▶ **Prompt**
Below are some records. Return exactly their lines from the one containing "A name without" through the one containing "the camping tent at (x=898, y=180) 55.09", and drop the pictures.

▶ **Excerpted data**
########
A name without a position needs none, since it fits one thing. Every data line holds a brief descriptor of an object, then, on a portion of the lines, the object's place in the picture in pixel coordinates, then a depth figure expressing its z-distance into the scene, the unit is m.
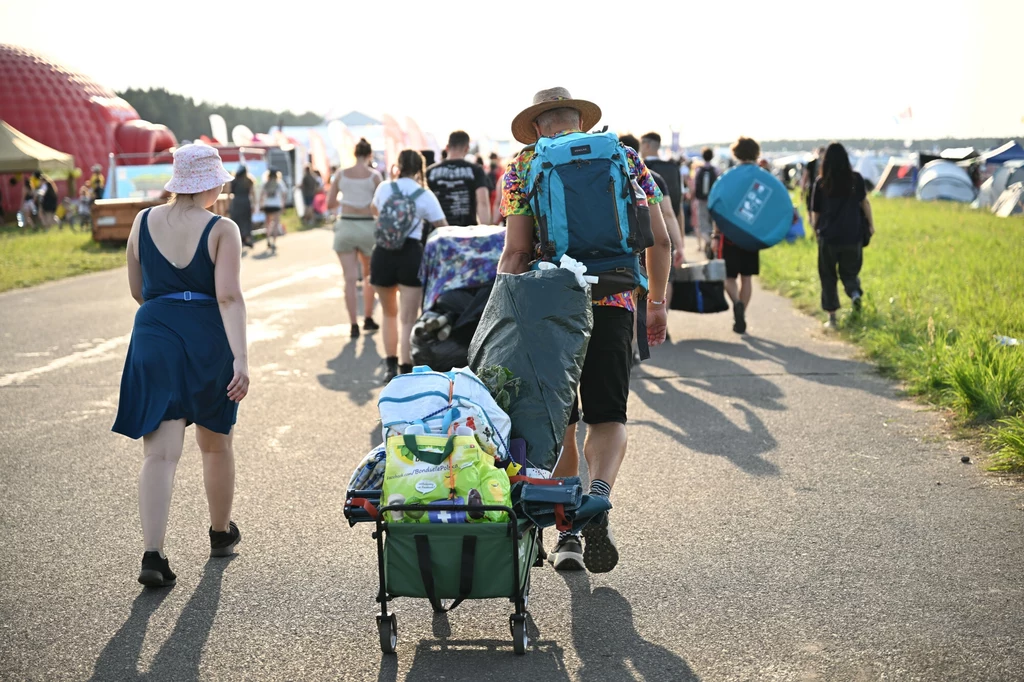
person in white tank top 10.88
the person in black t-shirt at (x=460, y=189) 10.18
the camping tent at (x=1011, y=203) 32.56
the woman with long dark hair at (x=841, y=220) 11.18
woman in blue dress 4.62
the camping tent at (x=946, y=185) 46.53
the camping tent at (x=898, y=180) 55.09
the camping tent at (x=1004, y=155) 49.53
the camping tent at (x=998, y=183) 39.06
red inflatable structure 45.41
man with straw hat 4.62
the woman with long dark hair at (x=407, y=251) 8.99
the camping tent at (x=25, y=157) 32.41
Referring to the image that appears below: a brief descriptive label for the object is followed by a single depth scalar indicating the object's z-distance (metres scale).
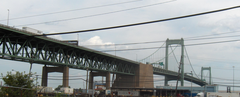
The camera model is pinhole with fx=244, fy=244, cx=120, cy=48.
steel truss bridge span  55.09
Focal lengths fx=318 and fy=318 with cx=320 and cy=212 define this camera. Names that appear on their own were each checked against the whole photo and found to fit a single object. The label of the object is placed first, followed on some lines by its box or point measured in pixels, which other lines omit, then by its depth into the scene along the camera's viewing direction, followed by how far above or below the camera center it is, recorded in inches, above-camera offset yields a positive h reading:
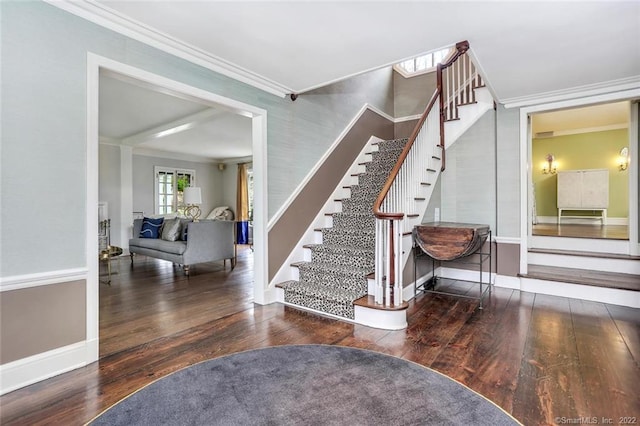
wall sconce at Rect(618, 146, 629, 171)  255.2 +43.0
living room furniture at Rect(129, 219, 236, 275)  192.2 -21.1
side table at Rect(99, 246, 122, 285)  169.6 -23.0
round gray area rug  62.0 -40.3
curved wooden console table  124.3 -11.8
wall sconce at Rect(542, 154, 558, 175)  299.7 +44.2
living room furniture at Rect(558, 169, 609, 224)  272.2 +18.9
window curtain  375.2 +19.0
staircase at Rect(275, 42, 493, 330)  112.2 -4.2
########
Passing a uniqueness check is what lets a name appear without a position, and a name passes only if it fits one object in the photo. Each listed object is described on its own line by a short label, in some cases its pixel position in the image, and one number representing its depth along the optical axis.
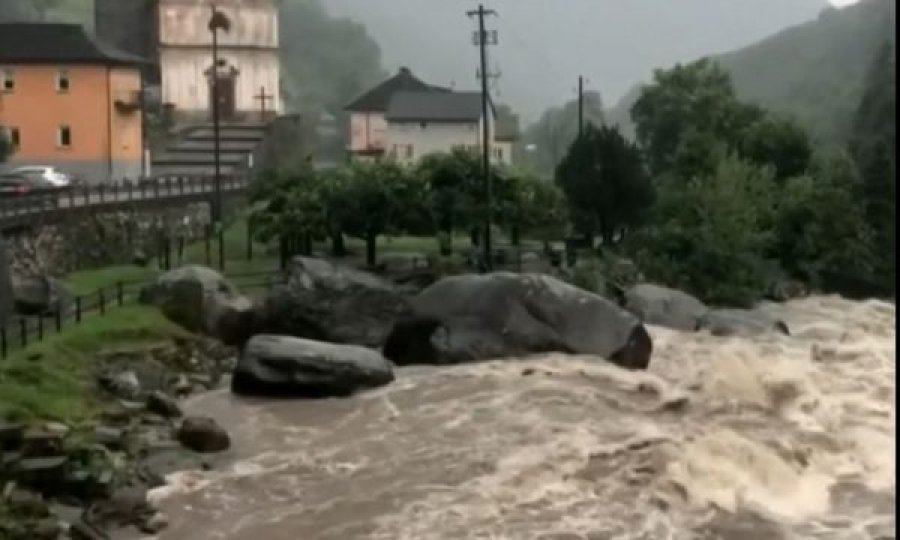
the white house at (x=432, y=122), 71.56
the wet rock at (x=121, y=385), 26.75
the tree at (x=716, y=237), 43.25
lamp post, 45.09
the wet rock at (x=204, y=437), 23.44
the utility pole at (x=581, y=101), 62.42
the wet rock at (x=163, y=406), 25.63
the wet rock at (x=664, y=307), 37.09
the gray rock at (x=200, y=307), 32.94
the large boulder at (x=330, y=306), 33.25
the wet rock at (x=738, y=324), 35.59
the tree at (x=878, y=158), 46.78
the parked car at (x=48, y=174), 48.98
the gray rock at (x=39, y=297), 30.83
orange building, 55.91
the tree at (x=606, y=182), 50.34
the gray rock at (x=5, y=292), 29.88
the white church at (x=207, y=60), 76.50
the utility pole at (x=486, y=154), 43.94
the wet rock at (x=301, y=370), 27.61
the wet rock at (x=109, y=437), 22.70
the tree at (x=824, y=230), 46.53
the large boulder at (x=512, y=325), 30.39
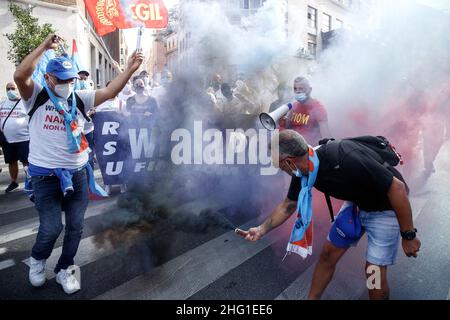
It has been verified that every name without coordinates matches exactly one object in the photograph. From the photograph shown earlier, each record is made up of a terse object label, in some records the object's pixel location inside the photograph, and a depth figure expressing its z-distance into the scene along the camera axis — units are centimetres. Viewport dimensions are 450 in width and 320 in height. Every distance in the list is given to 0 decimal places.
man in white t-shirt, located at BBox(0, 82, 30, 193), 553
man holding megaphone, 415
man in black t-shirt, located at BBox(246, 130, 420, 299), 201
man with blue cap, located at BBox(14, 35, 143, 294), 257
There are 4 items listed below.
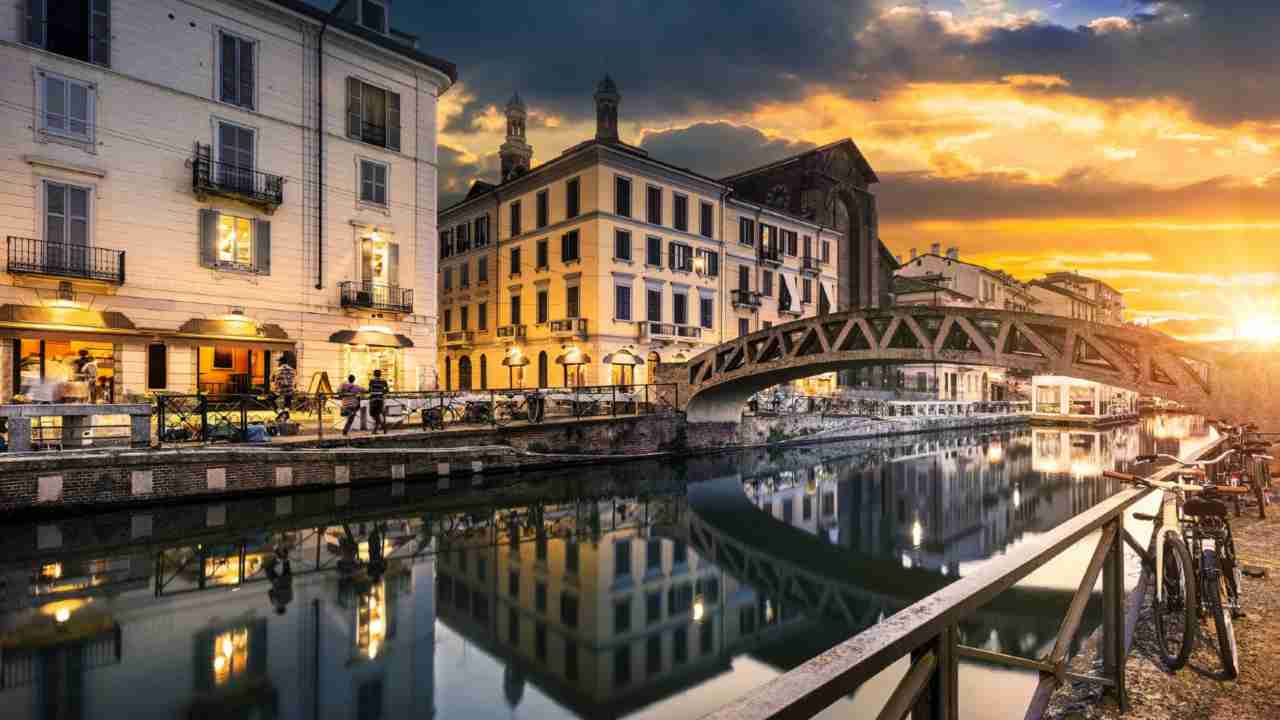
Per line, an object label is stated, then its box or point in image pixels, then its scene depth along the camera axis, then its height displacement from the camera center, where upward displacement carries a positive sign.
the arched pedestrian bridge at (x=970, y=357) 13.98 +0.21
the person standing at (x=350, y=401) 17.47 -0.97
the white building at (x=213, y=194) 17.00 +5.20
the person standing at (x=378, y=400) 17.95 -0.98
########
▶ **Result below**
A name without a position needs none, since it fits one thing. Every data line holds a brief descriptor of an object, then, on a portion of the lines, the object's place in the picture in pixel coordinates, then a depth figure expressing its z-distance into the scene, the unit is m.
person in white tank top 10.88
the person in black t-shirt at (x=460, y=189) 10.18
the camping tent at (x=1011, y=203) 32.56
the woman with long dark hair at (x=841, y=220) 11.18
woman in blue dress 4.62
the camping tent at (x=946, y=185) 46.53
the camping tent at (x=898, y=180) 55.09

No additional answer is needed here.